Problem: The reply should hold every record, copied exactly, and none of the pictures.
*** Data listing
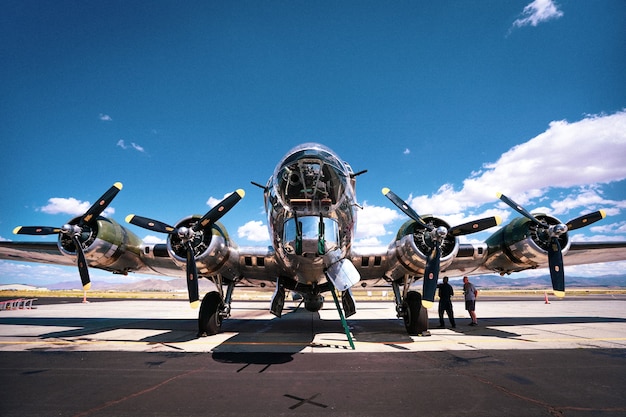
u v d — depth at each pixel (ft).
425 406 11.16
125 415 10.50
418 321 26.02
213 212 24.29
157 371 15.55
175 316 44.57
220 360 17.74
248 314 50.49
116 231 27.61
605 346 21.48
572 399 11.82
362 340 24.14
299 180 21.91
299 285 27.40
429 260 24.38
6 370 15.76
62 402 11.59
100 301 95.09
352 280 21.21
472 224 24.66
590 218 26.02
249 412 10.69
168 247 25.05
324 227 19.85
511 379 14.14
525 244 26.73
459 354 19.15
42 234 25.54
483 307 62.90
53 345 22.16
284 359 17.98
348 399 11.82
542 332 28.14
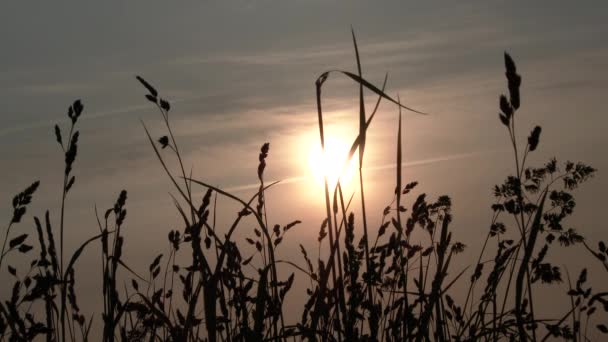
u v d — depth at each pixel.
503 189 2.88
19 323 2.47
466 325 3.03
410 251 3.00
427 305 2.90
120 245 2.80
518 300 2.45
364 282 2.89
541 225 2.96
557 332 2.83
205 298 2.52
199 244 2.63
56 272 2.78
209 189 2.73
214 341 2.49
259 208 2.80
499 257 3.06
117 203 2.80
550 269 2.88
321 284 2.63
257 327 2.52
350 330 2.72
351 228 2.96
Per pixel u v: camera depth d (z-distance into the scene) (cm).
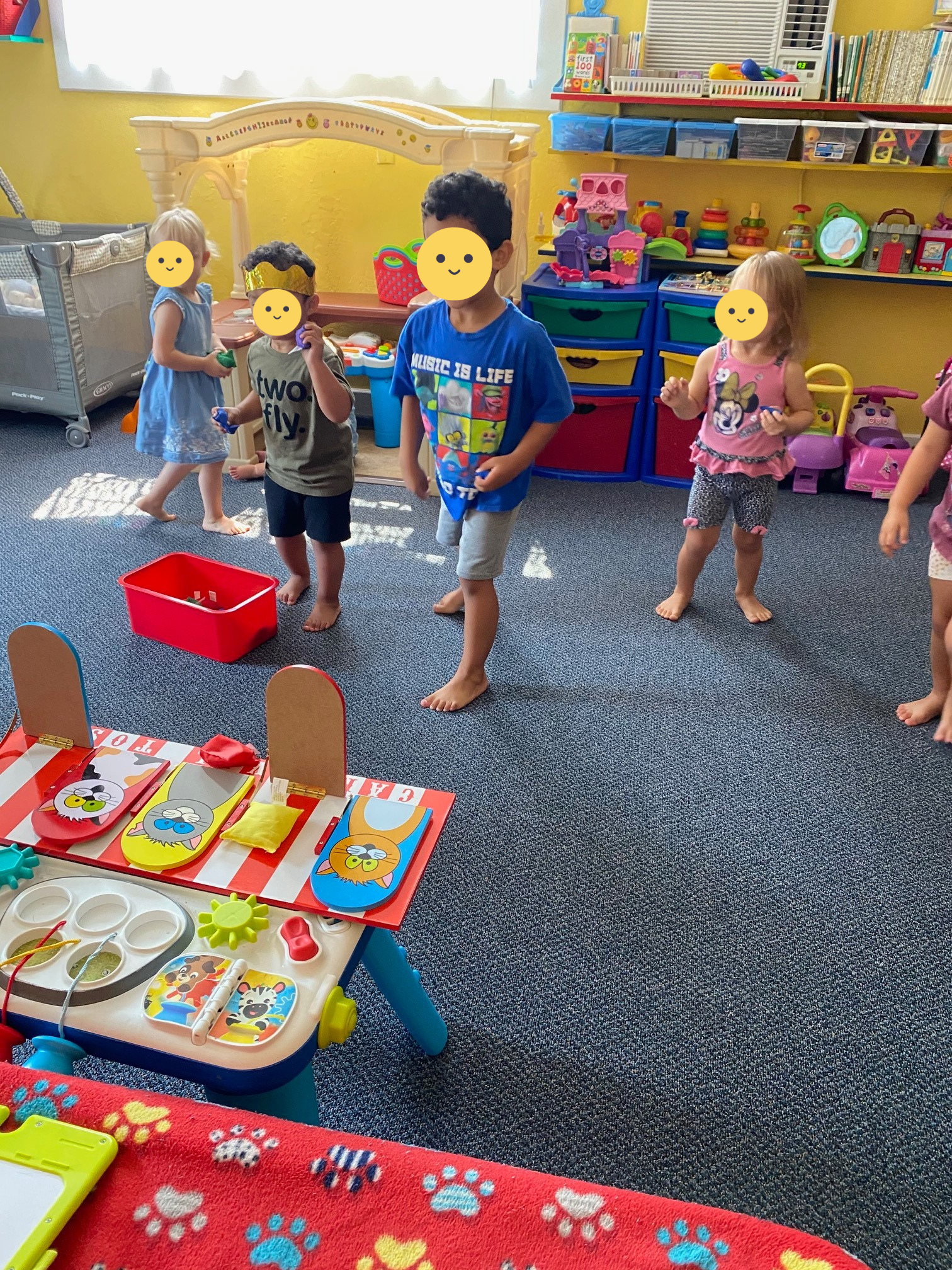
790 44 273
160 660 203
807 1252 58
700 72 282
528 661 210
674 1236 59
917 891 154
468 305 169
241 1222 60
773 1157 114
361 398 335
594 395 292
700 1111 119
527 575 246
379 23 295
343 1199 61
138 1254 59
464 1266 58
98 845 98
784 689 204
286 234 329
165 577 217
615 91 279
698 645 219
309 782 104
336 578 215
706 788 174
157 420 244
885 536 179
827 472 304
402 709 191
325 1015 83
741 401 204
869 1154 115
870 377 316
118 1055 81
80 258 295
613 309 285
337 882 93
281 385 194
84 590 228
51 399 309
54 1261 58
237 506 277
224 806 102
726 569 253
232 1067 77
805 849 161
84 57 319
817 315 311
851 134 271
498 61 294
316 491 202
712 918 147
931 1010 134
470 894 149
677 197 305
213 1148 64
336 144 312
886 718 195
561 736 186
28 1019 81
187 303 234
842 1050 128
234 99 317
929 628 228
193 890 93
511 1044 126
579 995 133
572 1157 113
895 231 283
******
Answer:
u v d — depth at each pixel (ft).
425 406 11.16
125 415 10.50
418 321 26.02
213 212 24.29
157 371 15.55
175 316 44.57
220 360 17.74
248 314 50.49
116 231 27.61
605 346 21.48
572 399 11.82
362 340 24.14
299 180 21.91
299 285 27.40
429 260 24.38
6 370 15.76
62 402 11.59
100 301 95.09
352 280 21.21
472 224 24.66
590 218 26.02
249 412 10.69
168 247 25.05
324 227 19.85
511 379 14.14
525 244 26.73
459 354 19.15
42 234 25.54
483 307 62.90
53 345 22.16
284 359 17.98
348 399 11.82
542 332 28.14
u v d — depth at each pixel.
503 189 2.88
19 323 2.47
466 325 3.03
410 251 3.00
427 305 2.90
120 245 2.80
518 300 2.45
364 282 2.89
541 225 2.96
557 332 2.83
205 298 2.52
199 244 2.63
56 272 2.78
209 189 2.73
214 341 2.49
259 208 2.80
499 257 3.06
117 203 2.80
550 269 2.88
321 284 2.63
257 327 2.52
350 330 2.72
351 228 2.96
Per pixel u v: camera depth d (z-distance into the scene) (cm).
790 44 273
160 660 203
807 1252 58
700 72 282
528 661 210
674 1236 59
917 891 154
468 305 169
241 1222 60
773 1157 114
361 398 335
594 395 292
700 1111 119
527 575 246
379 23 295
343 1199 61
138 1254 59
464 1266 58
98 845 98
784 689 204
286 234 329
165 577 217
615 91 279
698 645 219
309 782 104
336 578 215
706 788 174
157 420 244
885 536 179
827 472 304
402 709 191
325 1015 83
741 401 204
869 1154 115
870 377 316
118 1055 81
80 258 295
613 309 285
337 882 93
281 385 194
84 590 228
51 399 309
54 1261 58
237 506 277
224 806 102
726 569 253
232 1067 77
805 849 161
84 57 319
817 315 311
851 134 271
498 61 294
316 491 202
712 918 147
931 1010 134
470 894 149
677 197 305
213 1148 64
336 144 312
886 718 195
561 736 186
28 1019 81
187 303 234
842 1050 128
234 99 317
929 628 228
193 890 93
511 1044 126
579 995 133
572 1157 113
895 231 283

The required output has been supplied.